* _Available data_:

Segment Open

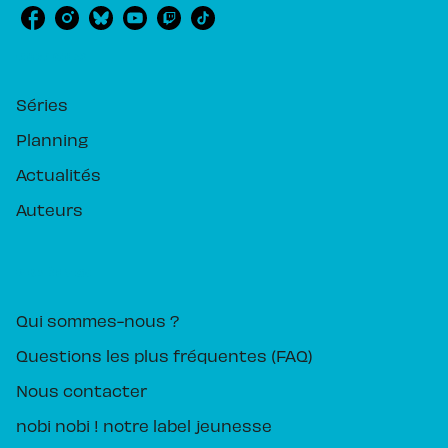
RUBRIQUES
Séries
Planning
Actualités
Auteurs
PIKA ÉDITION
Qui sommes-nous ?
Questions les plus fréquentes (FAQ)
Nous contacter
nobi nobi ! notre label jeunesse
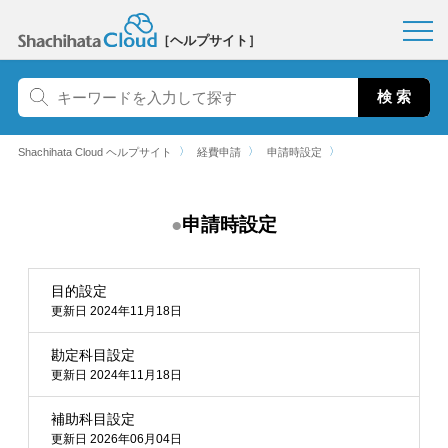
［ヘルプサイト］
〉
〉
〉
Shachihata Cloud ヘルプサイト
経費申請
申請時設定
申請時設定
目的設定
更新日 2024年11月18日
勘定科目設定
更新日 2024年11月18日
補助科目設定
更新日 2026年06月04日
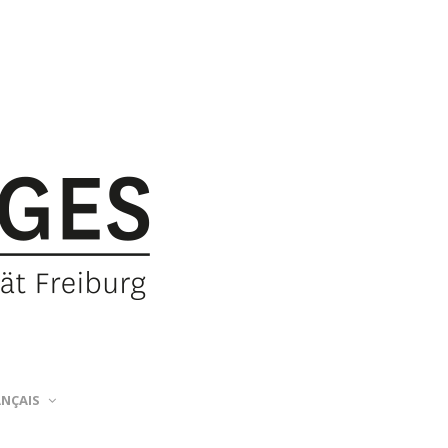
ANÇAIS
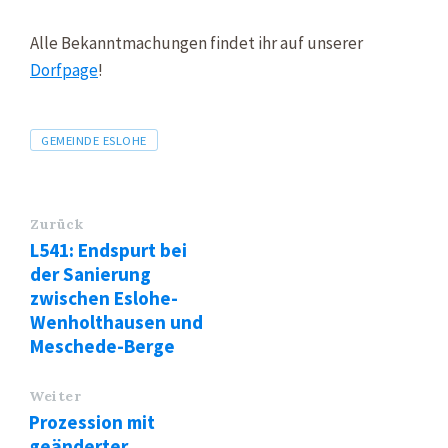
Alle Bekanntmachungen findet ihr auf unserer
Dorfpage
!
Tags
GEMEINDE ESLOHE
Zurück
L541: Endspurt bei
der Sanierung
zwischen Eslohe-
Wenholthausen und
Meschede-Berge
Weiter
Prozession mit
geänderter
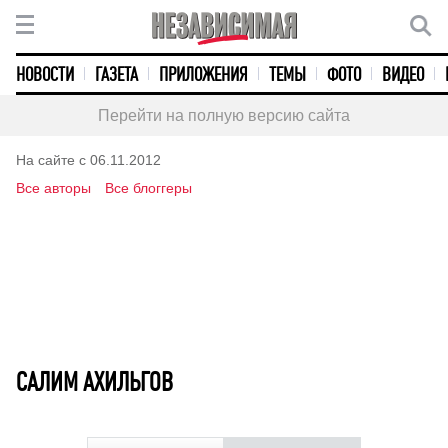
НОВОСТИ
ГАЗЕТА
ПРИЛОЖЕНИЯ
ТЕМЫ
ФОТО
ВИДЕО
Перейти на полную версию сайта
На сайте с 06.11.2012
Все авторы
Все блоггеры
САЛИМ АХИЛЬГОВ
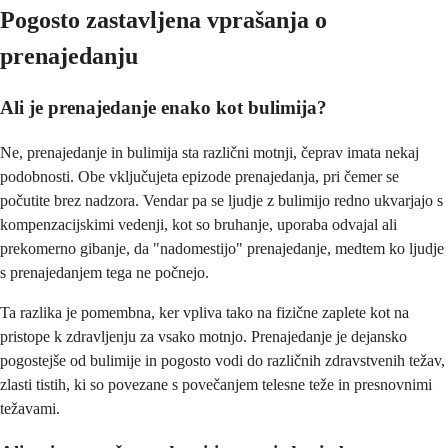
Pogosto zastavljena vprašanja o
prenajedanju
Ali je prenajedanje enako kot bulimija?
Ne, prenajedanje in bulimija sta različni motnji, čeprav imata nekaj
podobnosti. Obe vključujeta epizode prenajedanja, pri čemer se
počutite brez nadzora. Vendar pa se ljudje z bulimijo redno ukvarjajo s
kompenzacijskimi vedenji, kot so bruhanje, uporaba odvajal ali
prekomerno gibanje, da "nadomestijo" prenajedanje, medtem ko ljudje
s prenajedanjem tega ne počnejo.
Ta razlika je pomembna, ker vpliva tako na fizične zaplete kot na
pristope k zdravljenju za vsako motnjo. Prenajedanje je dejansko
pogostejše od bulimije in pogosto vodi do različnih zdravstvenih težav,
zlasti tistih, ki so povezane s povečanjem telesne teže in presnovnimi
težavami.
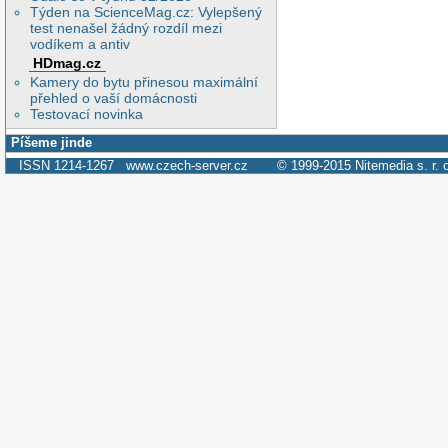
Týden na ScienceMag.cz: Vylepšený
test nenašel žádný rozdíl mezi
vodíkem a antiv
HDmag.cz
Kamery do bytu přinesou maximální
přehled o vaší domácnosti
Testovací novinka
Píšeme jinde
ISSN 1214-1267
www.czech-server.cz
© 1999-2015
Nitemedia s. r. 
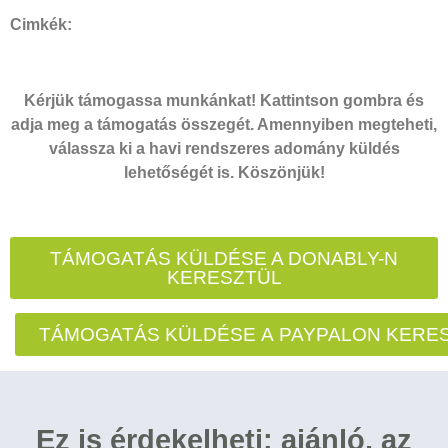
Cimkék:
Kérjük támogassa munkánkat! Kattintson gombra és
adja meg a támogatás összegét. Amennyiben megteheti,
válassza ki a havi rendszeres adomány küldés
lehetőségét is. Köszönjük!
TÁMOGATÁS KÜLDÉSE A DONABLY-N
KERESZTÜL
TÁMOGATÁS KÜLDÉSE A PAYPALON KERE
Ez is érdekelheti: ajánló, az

Segment Closed
Segment Open

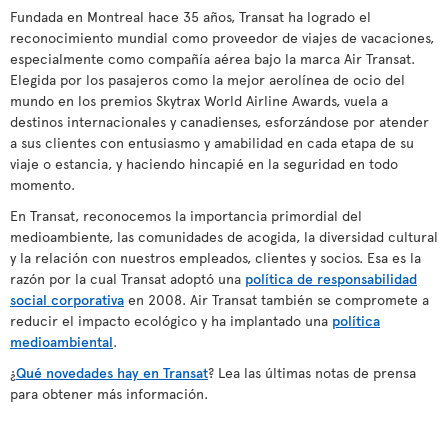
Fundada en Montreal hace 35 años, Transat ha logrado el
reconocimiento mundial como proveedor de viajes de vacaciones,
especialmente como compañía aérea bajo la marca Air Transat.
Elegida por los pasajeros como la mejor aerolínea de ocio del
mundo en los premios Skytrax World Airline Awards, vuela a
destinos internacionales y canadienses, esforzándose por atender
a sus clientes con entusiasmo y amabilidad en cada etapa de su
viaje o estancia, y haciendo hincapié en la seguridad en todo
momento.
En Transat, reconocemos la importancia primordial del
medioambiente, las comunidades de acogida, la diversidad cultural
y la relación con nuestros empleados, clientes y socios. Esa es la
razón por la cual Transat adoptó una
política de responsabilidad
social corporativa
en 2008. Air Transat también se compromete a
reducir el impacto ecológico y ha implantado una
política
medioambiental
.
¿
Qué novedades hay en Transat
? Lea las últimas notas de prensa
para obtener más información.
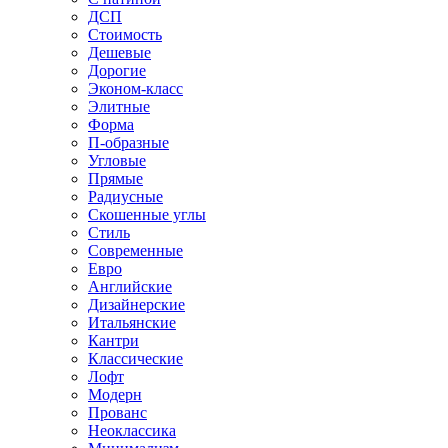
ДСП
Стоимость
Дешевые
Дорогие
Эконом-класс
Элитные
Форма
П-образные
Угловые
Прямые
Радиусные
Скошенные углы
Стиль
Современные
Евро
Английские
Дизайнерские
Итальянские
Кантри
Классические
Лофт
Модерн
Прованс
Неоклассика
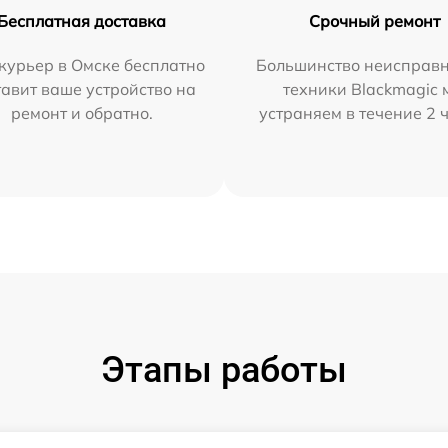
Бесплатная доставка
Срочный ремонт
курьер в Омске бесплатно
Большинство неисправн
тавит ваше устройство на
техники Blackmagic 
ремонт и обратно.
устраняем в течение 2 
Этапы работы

Segment Closed

* _What you are asked to do_: From the rows above, arrange the lines from the line containing "Fundada en Montreal" to the line containing "razón por la cual Transat adoptó una", both included, as a JSON list of strings with one string per line and no blank lines.

* _Exercise response_:
[
  "Fundada en Montreal hace 35 años, Transat ha logrado el",
  "reconocimiento mundial como proveedor de viajes de vacaciones,",
  "especialmente como compañía aérea bajo la marca Air Transat.",
  "Elegida por los pasajeros como la mejor aerolínea de ocio del",
  "mundo en los premios Skytrax World Airline Awards, vuela a",
  "destinos internacionales y canadienses, esforzándose por atender",
  "a sus clientes con entusiasmo y amabilidad en cada etapa de su",
  "viaje o estancia, y haciendo hincapié en la seguridad en todo",
  "momento.",
  "En Transat, reconocemos la importancia primordial del",
  "medioambiente, las comunidades de acogida, la diversidad cultural",
  "y la relación con nuestros empleados, clientes y socios. Esa es la",
  "razón por la cual Transat adoptó una"
]